Archbishop Jerome Listecki announced Tuesday that the Archodiocese of Milwaukee [official website] will file for Chapter 11 bankruptcy protection [press release] as a result of financial strain from lawsuits over the clergy sex abuse scandals [JURIST news archive]. The archdiocese's purpose in filing the petition is to achieve the dual goals of compensating remaining victims and survivors of the abuses and continuing to carry out essential ministerial functions of the archdiocese. Listecki expressed his belief that Chapter 11 reorganization was the best approach to address these goals:
It enables the archdiocese to use available funds to compensate all victims/survivors with unresolved claims in a single process overseen by a court, ensuring that all are treated equitably. In addition, by serving as a final call for legal claims against the archdiocese, the proceeding will allow the archdiocese to provide closure and resolution so we can move forward on stable financial ground, focused on our Gospel mission.The Chapter 11 process provides federal court supervision of the development of a plan that requires that the remaining archdiocesan resources are allocated fairly. Additionally, the plan must be feasible and not likely to require any further modifications to keep the archdiocese financially viable. The archdiocese expects the reorganization process to be complete within 12 to 18 months.
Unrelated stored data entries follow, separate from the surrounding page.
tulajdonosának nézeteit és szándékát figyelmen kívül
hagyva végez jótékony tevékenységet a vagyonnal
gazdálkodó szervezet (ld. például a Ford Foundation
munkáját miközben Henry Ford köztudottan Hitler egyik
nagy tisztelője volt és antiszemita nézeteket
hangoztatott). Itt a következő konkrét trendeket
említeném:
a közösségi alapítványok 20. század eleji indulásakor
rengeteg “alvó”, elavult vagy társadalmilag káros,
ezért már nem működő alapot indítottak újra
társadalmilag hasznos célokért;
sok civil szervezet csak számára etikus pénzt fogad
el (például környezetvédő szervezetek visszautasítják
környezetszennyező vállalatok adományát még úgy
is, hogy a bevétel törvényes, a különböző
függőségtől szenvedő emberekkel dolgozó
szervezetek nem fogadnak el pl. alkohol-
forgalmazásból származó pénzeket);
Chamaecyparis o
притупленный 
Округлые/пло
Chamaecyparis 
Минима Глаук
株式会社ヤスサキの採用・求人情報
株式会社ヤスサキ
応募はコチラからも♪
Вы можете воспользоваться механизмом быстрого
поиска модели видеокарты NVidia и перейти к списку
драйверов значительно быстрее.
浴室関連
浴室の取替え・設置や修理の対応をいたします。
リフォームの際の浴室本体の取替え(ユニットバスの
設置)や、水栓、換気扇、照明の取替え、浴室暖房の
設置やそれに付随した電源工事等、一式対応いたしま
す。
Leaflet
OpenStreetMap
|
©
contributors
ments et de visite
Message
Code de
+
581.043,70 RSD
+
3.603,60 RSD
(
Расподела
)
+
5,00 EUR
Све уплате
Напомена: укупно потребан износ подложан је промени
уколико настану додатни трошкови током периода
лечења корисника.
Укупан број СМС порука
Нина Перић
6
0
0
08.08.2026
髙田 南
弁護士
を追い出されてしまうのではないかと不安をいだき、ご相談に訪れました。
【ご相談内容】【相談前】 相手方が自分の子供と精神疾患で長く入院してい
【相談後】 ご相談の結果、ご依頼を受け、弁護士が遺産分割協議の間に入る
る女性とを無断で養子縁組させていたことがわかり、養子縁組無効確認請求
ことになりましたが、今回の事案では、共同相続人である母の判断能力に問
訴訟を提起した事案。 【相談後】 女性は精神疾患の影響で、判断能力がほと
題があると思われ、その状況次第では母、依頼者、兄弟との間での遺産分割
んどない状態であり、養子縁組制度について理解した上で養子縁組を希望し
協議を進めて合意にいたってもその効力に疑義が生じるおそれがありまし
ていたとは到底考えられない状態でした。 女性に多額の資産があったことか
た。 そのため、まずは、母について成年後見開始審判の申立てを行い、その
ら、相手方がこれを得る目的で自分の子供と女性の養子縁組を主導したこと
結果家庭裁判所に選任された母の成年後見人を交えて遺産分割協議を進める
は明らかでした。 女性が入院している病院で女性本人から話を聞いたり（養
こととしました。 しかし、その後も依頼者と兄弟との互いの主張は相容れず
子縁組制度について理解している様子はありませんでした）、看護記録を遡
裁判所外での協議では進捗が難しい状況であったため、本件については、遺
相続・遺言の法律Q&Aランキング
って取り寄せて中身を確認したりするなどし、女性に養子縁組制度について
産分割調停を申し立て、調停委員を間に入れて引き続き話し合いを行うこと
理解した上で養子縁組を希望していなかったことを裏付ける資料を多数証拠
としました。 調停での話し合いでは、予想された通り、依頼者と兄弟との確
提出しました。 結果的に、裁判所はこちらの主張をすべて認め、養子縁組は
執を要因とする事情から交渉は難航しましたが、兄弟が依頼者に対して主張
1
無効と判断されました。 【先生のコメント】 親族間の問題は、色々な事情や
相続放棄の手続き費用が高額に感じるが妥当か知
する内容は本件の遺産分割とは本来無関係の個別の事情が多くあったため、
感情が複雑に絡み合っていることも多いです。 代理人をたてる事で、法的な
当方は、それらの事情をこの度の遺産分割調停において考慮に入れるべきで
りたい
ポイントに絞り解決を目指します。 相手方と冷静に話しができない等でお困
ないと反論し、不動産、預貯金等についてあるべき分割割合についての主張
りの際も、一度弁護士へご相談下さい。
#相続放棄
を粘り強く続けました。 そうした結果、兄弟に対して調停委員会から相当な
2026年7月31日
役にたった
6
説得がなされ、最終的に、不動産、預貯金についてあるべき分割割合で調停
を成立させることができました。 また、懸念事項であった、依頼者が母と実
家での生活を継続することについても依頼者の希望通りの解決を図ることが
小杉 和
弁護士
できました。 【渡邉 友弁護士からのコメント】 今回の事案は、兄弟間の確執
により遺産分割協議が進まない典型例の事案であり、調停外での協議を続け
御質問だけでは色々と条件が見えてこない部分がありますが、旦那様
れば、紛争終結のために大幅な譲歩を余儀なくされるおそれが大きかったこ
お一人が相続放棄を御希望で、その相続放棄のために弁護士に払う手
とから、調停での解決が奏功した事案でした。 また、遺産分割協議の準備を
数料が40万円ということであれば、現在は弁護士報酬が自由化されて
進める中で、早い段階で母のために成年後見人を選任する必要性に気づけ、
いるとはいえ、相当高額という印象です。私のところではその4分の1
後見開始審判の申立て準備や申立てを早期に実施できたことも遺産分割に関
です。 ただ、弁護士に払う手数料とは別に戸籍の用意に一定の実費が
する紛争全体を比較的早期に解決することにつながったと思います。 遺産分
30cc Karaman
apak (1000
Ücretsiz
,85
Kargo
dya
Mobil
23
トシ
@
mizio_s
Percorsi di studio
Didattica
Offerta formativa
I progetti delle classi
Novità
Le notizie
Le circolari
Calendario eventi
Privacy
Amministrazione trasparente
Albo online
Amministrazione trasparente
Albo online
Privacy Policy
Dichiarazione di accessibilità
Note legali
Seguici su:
Further heightening the financial frustrations of Milkwaukee's diocese is the recent Wisconsin Court of Appeals decision, which held [opinion text] that insurance companies do not have to contribute to the clergy abuse settlements. Milkwaukee is now the eighth American diocese to file for bankruptcy [NYT report] in response to the clergy sex scandals. Other state dioceses, such as Vermont [JURIST report], have resorted to selling church property and securing loans as means to meet the financial demands of the abuse settlements. Since 2007, in the US alone, the Catholic Church has settled more than 500 cases [JURIST news archive] of abuse for over $900 million.